A little over a week ago, Jack Reese, an Ogden, Utah high school student committed suicide. He was gay and a victim of homophobic harassment. But if you read about him, he was just a regular teenager – he liked to draw, was interested in Japan, had a boyfriend, and liked to play XBox. Because his sexuality was different from others’, did that justify harassment, assault, or battery that was so pervasive that it drove him to hurt himself? 

In a great editorial, the Salt Lake City Tribune wrote that people’s attitudes about LGBT youth need to change for this harassment – and its sometimes tragic results – to stop. But that’s not all – 

They learn from legislators who refuse to extend civil rights to gays and lesbians that “those people” are not as valuable as straight people.

The country is beginning to come to terms with the notion that homosexual Americans are still Americans, regardless of their sexual identity. Their rights aren’t diminished or ended based on whom they love. It doesn’t matter, frankly, whether you know that homosexuality is hard-wired in the brain, or you still think it’s a “choice” – no one should be discriminated against or harassed to the point of suicide. 
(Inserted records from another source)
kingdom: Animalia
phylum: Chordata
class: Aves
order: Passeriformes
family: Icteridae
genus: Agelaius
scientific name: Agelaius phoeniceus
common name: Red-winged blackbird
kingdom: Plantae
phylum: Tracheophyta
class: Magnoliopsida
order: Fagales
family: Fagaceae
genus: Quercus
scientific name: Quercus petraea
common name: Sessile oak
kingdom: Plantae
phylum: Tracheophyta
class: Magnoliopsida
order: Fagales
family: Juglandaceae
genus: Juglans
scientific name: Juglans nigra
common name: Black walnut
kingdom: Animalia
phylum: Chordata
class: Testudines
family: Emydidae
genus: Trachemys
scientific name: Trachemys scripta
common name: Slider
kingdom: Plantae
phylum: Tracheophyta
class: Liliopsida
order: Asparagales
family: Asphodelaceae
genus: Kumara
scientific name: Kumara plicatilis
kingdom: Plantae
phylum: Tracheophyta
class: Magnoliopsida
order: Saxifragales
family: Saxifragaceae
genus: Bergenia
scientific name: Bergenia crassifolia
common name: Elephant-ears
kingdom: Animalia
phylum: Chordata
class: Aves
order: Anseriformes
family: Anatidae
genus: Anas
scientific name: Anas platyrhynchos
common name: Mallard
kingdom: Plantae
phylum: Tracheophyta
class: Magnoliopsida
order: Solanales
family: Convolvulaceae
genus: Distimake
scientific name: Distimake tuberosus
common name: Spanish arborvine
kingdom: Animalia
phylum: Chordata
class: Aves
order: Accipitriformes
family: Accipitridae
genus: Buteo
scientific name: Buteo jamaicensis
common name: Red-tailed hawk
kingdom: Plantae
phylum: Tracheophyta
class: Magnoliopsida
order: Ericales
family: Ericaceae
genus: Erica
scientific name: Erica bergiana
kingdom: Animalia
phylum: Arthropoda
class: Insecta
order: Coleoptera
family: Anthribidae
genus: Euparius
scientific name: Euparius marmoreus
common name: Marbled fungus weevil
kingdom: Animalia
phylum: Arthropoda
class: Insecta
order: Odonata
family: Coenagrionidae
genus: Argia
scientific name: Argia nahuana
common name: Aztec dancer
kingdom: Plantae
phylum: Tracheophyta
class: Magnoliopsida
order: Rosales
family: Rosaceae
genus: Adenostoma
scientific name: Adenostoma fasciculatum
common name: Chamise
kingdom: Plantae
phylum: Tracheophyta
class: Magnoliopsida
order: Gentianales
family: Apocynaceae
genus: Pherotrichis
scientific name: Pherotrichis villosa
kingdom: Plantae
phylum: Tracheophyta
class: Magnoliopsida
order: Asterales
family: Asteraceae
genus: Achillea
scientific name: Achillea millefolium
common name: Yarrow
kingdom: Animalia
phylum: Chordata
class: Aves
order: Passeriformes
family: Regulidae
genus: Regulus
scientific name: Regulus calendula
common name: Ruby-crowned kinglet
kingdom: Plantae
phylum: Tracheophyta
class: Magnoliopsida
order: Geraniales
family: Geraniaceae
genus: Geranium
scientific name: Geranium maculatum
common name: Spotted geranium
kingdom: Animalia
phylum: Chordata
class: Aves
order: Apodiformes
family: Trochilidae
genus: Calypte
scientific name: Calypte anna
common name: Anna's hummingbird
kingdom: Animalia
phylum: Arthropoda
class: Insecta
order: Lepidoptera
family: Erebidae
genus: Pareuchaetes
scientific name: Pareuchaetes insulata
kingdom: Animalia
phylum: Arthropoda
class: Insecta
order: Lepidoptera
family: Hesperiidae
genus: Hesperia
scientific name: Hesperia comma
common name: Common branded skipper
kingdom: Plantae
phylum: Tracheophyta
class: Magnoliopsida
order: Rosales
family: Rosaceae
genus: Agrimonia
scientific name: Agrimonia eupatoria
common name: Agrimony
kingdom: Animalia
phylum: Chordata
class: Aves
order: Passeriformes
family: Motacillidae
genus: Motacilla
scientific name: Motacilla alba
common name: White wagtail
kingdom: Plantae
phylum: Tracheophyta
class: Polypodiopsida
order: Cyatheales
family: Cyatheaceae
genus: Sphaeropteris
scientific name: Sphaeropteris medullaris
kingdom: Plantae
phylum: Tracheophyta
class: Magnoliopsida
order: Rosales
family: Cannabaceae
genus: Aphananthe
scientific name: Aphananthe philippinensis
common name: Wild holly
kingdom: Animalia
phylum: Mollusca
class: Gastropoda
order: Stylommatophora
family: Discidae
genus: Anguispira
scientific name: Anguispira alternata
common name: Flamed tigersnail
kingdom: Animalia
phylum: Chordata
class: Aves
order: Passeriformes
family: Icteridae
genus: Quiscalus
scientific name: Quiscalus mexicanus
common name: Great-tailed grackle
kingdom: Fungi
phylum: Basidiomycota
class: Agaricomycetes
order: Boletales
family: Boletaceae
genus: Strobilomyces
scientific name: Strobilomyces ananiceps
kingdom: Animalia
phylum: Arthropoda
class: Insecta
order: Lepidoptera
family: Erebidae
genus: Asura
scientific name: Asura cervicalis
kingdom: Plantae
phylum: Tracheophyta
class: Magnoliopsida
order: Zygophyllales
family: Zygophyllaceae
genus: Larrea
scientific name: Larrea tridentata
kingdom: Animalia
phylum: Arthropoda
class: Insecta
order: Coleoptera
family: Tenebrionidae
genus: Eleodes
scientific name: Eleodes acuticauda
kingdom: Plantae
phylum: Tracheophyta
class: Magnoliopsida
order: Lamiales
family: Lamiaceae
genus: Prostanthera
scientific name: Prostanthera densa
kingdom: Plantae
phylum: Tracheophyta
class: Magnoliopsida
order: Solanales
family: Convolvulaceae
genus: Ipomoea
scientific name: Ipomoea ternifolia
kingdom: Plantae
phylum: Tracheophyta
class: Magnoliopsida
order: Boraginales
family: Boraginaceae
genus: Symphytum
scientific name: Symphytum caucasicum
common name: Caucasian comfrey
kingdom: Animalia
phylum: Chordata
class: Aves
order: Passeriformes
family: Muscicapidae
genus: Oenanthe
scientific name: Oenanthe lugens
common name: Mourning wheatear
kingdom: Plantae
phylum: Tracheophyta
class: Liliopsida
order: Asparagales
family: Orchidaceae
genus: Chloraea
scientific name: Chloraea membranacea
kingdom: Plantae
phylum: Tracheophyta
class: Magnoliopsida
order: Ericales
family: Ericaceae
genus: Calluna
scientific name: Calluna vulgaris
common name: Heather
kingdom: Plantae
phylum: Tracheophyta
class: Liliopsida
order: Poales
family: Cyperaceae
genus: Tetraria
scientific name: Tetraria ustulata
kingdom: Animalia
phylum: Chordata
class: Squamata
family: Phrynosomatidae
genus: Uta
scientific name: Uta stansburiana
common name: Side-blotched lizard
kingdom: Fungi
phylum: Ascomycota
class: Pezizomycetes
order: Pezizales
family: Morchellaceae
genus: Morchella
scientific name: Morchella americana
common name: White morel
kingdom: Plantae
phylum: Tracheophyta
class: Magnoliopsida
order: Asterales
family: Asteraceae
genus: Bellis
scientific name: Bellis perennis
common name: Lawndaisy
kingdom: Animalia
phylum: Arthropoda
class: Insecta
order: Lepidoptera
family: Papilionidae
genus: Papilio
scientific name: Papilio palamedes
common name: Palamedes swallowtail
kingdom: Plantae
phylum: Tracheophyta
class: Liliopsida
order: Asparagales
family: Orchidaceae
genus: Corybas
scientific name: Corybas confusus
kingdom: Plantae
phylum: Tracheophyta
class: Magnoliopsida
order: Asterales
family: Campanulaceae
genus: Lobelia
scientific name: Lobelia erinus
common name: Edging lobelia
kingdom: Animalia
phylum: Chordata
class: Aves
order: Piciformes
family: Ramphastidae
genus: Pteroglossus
The Tribune’s editorial cartoonist, Pat Bagley, created this, which perfectly encapsulates the way humanity typically demonizes things that are “different” before acceptance sets in.  Sometimes, it’s a change that takes millenia. Homophobia is among the last forms of hate and discrimination that is acceptable to large swaths of the American population.  It’s changing, but not quickly enough.